§ STATED TASK
Count the lines in the data below that contain the string "HoleStyle", and reply with that number alone.
----------
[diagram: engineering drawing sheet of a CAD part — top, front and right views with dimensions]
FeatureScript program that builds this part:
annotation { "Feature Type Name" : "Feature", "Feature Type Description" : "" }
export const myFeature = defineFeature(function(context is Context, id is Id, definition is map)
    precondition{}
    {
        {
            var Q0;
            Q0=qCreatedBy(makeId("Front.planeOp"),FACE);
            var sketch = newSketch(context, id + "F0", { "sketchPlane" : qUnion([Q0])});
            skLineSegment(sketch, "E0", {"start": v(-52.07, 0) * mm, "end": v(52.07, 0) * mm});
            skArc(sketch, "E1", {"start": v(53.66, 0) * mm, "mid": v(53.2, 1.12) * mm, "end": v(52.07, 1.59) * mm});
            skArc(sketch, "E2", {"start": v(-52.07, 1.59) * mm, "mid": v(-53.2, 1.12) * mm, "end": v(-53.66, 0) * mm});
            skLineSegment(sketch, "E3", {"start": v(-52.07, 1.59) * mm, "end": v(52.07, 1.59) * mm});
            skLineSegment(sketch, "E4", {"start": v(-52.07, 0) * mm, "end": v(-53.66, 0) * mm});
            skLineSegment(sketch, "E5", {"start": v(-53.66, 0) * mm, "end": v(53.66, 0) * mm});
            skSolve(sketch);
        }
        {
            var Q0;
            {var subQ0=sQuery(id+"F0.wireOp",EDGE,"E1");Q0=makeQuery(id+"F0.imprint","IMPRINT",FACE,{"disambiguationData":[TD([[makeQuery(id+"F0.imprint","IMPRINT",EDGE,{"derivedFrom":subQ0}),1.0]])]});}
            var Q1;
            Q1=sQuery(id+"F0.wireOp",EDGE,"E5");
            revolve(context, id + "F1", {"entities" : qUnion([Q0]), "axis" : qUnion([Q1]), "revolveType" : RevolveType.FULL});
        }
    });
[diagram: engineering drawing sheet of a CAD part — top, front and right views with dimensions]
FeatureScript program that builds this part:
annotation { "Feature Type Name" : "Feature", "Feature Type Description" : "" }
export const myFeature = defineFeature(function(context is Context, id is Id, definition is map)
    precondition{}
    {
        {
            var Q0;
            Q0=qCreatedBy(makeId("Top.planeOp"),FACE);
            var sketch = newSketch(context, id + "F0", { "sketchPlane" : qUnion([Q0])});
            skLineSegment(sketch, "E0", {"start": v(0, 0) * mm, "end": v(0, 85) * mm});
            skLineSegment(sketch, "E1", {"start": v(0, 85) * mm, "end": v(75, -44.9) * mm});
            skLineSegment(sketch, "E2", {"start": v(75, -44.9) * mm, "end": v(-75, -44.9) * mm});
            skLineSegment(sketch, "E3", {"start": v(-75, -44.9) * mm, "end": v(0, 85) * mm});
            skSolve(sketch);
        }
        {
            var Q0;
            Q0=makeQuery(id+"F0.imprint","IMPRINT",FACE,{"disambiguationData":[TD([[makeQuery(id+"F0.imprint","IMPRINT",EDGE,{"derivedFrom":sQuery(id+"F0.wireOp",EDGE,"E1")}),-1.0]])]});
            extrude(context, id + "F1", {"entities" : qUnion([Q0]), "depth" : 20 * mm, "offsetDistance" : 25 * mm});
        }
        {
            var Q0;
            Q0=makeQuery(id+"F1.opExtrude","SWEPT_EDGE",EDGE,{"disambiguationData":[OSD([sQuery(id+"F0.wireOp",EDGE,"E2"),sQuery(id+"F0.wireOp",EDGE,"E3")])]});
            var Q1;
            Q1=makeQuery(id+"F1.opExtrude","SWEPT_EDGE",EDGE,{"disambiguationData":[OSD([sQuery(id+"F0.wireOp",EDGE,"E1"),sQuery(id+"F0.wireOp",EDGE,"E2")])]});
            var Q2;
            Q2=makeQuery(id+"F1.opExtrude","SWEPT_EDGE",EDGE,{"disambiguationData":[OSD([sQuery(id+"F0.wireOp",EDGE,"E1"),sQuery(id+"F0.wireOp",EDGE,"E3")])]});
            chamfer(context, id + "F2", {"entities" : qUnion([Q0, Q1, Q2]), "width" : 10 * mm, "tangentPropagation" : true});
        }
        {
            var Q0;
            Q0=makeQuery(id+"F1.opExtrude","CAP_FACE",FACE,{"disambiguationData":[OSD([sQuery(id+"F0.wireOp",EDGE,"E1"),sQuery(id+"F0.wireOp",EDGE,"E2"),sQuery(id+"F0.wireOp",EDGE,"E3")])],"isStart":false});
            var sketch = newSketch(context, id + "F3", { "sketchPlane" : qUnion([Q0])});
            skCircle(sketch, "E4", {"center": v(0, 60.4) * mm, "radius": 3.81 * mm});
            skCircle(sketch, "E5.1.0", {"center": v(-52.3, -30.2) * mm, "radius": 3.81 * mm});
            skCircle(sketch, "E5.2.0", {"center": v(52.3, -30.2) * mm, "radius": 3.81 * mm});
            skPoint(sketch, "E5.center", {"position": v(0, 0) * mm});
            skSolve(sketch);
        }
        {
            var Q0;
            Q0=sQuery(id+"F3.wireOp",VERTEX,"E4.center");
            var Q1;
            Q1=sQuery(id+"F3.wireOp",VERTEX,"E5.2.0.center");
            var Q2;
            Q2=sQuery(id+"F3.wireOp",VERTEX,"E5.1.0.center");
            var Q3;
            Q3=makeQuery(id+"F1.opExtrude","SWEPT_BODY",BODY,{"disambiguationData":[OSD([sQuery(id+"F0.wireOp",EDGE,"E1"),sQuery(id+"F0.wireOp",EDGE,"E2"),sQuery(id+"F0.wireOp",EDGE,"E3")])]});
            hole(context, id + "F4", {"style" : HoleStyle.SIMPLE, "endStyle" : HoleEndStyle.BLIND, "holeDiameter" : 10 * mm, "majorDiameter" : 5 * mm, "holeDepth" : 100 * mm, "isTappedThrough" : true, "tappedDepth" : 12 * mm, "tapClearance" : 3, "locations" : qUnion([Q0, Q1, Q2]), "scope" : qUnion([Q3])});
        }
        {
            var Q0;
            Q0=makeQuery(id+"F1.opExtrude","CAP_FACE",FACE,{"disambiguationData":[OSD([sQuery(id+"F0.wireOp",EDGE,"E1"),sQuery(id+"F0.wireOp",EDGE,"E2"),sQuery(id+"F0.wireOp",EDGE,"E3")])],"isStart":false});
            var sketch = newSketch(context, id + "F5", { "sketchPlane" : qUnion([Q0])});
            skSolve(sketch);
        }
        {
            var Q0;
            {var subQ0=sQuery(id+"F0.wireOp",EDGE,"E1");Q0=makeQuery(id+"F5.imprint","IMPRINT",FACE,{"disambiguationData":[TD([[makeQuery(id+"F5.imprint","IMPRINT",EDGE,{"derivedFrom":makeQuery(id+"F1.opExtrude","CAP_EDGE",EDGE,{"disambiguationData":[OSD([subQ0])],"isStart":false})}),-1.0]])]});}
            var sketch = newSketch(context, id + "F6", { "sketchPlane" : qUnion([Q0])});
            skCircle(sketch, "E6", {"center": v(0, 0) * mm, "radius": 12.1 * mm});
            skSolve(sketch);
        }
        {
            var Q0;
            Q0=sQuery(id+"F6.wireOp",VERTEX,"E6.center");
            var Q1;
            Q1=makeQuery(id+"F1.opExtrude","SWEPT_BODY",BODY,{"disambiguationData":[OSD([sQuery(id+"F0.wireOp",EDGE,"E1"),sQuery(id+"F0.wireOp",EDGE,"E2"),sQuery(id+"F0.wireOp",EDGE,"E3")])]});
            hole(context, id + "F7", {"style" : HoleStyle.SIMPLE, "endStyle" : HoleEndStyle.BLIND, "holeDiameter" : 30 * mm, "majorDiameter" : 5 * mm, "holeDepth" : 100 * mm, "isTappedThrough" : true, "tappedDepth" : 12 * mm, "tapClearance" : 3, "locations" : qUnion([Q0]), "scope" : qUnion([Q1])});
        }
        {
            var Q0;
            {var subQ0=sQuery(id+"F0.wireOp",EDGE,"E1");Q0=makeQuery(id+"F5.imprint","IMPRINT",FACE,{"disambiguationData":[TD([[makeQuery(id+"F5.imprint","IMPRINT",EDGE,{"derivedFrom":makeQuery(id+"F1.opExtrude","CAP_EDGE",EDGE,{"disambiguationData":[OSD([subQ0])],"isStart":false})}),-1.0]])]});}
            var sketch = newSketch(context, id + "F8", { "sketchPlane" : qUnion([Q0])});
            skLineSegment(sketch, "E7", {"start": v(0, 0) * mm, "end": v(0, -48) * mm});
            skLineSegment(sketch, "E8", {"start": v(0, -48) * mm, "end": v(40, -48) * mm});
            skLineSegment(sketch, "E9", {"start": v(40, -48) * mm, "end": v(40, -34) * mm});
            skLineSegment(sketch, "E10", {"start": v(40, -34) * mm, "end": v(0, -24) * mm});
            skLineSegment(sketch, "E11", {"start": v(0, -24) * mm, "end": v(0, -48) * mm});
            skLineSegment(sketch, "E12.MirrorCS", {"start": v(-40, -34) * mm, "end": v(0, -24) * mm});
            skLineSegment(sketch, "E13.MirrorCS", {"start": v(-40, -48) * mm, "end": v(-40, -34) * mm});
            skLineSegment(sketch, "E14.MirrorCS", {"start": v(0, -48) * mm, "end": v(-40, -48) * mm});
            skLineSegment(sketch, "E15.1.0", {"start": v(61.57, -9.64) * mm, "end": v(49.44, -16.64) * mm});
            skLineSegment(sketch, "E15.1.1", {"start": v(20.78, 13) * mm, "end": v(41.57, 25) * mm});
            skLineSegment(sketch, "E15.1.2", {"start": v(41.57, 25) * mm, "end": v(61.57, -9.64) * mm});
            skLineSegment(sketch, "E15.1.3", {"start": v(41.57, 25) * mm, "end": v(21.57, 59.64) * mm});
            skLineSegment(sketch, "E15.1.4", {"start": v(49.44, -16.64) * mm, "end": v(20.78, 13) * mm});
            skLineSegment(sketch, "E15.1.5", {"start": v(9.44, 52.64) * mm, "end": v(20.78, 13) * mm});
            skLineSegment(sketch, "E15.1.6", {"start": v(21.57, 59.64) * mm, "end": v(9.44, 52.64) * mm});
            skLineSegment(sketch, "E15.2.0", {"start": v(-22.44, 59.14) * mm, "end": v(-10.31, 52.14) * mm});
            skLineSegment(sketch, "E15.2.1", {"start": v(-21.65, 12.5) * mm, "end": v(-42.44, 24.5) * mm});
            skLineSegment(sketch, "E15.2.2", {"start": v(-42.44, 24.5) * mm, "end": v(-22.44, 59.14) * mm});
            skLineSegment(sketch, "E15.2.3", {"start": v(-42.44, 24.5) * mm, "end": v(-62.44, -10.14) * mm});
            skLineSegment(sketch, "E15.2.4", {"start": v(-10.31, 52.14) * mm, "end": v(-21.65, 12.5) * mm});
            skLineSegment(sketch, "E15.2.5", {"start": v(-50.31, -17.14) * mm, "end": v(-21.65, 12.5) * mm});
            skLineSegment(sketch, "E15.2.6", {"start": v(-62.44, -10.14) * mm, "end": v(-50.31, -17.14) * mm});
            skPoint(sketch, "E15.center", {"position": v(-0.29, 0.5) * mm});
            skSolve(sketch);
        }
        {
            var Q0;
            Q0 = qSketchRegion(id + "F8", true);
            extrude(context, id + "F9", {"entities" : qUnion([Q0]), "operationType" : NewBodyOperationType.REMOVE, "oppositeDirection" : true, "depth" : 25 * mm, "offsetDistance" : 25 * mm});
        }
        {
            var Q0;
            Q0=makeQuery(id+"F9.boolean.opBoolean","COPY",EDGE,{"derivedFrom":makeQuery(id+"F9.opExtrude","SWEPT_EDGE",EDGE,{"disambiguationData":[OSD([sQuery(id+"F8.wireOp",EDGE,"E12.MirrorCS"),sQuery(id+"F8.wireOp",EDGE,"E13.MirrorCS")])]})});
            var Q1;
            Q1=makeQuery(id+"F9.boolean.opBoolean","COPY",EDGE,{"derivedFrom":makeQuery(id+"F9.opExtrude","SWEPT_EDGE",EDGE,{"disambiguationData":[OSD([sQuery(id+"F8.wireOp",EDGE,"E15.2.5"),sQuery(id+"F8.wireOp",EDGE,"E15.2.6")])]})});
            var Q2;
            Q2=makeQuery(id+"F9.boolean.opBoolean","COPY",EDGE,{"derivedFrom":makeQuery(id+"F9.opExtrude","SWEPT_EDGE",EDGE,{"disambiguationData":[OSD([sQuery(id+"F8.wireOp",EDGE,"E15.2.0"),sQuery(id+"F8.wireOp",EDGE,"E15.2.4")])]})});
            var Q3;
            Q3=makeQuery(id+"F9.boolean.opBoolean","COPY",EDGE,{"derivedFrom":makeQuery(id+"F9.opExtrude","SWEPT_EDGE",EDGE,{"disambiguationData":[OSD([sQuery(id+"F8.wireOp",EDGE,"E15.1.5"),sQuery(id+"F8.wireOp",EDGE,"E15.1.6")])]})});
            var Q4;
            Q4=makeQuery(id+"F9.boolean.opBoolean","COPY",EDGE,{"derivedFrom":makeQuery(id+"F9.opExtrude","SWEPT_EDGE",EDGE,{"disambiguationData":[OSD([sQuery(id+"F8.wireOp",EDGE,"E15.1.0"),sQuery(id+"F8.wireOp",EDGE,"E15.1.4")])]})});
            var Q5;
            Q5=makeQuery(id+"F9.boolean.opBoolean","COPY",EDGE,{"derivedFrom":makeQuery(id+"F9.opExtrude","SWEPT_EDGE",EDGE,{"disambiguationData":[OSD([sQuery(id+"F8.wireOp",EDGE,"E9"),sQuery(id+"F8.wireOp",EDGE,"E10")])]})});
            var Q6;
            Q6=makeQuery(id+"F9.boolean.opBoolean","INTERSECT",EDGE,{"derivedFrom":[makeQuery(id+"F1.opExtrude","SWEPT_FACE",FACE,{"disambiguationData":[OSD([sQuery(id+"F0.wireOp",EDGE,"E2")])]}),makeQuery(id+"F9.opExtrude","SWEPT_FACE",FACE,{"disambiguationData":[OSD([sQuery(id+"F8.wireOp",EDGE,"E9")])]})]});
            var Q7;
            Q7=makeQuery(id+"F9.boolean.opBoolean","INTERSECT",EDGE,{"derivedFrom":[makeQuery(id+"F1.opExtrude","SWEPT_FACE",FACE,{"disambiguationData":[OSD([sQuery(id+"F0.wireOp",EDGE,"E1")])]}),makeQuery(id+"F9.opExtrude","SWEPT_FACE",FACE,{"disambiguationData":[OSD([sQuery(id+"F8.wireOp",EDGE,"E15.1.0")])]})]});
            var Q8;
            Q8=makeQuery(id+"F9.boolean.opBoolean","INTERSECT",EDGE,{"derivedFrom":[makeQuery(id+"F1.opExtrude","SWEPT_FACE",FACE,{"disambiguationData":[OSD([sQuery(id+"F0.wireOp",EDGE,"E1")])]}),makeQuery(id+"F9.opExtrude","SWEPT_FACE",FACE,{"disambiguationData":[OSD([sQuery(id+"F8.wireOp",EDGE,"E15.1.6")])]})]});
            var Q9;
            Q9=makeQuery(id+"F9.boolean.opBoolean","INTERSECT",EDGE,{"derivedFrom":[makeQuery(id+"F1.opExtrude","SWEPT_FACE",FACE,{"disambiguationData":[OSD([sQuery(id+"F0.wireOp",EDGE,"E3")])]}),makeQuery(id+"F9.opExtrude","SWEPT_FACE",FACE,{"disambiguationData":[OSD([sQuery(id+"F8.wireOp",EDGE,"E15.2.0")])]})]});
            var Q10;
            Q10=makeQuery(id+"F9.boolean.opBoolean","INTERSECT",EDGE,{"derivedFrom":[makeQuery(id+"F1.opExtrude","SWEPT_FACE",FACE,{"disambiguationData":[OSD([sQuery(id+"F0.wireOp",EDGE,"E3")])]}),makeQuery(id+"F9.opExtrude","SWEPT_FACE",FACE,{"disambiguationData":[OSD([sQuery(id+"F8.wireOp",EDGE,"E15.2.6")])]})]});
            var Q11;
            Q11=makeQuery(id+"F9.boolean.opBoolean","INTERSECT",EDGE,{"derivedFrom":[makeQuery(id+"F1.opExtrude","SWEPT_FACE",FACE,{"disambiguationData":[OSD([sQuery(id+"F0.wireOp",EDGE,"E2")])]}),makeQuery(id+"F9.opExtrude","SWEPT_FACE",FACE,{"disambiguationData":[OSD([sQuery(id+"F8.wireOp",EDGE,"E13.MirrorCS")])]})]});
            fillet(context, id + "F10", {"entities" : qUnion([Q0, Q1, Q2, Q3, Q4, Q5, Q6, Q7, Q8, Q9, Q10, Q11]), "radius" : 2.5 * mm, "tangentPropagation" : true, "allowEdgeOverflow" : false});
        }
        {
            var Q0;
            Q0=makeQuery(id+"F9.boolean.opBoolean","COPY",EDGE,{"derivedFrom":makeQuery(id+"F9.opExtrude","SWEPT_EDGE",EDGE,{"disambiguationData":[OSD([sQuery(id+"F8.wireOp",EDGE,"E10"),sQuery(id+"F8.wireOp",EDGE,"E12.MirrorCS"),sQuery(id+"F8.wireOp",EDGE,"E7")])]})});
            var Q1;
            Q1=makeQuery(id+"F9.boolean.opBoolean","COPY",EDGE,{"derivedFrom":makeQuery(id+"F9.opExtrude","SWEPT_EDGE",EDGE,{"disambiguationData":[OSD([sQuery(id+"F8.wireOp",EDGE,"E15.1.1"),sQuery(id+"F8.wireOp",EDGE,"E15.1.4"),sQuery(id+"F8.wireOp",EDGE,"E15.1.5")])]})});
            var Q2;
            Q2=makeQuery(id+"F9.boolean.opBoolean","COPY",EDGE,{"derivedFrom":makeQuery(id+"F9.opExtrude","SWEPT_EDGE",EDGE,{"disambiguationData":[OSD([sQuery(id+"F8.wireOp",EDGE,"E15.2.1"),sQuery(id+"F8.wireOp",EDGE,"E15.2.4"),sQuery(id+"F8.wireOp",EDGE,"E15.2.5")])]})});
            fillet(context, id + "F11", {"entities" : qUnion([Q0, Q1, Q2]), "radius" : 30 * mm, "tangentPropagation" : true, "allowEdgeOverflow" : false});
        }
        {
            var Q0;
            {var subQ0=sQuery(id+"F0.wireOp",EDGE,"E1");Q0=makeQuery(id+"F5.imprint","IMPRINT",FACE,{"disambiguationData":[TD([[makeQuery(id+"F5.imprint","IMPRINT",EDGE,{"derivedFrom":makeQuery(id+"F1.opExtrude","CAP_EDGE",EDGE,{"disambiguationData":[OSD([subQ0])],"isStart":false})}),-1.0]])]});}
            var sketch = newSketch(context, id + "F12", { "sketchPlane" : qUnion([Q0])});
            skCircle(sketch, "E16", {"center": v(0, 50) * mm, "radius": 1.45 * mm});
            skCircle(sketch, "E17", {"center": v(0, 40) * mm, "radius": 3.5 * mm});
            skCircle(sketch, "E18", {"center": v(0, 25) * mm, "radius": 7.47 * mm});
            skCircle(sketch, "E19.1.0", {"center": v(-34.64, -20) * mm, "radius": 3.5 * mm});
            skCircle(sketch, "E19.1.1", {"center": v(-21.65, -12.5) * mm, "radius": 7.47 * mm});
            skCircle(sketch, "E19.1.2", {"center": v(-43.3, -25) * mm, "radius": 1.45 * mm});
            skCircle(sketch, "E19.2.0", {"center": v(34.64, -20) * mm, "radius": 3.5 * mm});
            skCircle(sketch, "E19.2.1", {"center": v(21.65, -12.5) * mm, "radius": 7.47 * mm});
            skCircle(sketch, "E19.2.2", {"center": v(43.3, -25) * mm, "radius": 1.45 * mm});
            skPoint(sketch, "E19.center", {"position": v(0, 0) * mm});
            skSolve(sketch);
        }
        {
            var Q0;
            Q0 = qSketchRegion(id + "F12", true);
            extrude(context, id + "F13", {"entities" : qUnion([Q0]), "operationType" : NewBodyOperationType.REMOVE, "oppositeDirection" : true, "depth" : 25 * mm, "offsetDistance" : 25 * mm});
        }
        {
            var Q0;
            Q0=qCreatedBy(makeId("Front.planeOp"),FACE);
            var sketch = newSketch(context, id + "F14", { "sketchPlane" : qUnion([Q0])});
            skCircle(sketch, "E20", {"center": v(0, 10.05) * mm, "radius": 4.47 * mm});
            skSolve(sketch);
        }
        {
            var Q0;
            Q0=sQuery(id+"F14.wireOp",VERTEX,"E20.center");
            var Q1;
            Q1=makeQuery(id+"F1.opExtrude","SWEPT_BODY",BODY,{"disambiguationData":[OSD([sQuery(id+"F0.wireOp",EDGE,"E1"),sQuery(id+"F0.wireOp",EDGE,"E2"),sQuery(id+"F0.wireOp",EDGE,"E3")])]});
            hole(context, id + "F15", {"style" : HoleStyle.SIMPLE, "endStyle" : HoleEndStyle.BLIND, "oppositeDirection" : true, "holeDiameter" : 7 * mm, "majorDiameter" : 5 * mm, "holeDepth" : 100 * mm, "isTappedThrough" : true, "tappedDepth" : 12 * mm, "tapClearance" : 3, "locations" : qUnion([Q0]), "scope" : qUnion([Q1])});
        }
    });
----------
§ OUTPUT OF THE TASK
3